State Attorney Brian Haas started a new tradition at the State Attorney’s Office yesterday. At our annual awards ceremony, some special law enforcement officers were recognized who – in the past year – have gone above and beyond the call of duty to serve our community.
“We are blessed in the tenth circuit to have many wonderful officers and deputies. Each day and night they put on their uniforms to protect us, not knowing if they’ll ever return home,” State Attorney Haas said. “They investigate cases and do not give up until every lead is pursued and every angle is worked.”
Winter Haven Police Department Detectives Garrett Boyd and Nicholas Gregory were honored for their work on the Perry Lee Chance case.
When Perry Lee Chance walked into the Winter Haven clothing store where 82-year-old Carol Sleeth was working, Sleeth had no way of knowing the same man would return four days later, rob her and beat her.
Surveillance video shows Chance walking into the store Sept. 16, 2014, where he took money out of the register and beat the victim with his fists. Chance tied her up, gagged her and left her in the store while he stole her keys out of her purse and drove off in her car.
Sleeth called police after she broke free from her bonds and removed the gag from her mouth. She told law enforcement Chance kept “beating and beating” her and that she was “bleeding all over.”

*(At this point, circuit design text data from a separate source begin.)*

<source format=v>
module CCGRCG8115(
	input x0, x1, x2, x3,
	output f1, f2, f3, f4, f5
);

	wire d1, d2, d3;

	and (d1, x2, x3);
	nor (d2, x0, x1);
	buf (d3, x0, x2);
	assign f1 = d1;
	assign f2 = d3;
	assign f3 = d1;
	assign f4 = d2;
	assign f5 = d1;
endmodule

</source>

The victim identified Chance as her attacker shortly after the incident. She had a stroke about a year later, which led to her death.
Winter Haven Police Detectives Garrett Boyd and Nicholas Gregory were assigned the case.
Assistant State Attorney Steve Alamia said that a lot of investigative work went into this case.
Boyd and Gregory tracked Chance’s cell phone and located him driving up Interstate-75 in the victim’s vehicle. They plotted it the entire way and found that Chance was up in St. Johns County.
Alamia said Boyd and Gregory went to arrest Chance themselves. When they stopped the car Chance was driving, they found the phone they’d been tracking, the backpack Chance wore in the surveillance video and – laid out on the seat – the shirt and shorts that he was wearing.
But one of the most significant pieces of evidence was that Chance’s cell phone pinged within a mile of the store at the time of the crime. In addition to the phone evidence, Boyd and Gregory compiled surveillance footage of Chance from surrounding areas, leaving no doubt Chance was the one who committed the crime.
Boyd and Gregory were actively involved with the investigation from start to finish, including helping rebuild the case when the victim died.
Chance was found guilty of burglary with an assault, robbery, kidnapping to facilitate a felony, aggravated battery and burglary. He was sentenced to life.
In addition to the time spent working with Alamia, he said, Boyd had a lot of interaction with the victim’s son.
“The victim’s son spoke very highly of Boyd. After we got the conviction, he went to talk to Boyd and thank him. They had a personal connection beyond the fact that he investigated the case,” Alamia said, adding that it was another way Boyd showed his dedication to the case.
“The two detectives went above and beyond the call of duty in assembling the evidence in this case and ensuring the conviction in trial,” Haas said. “They even drove up to St. Johns County, where they arrested the defendant and recovered key evidence in the case.”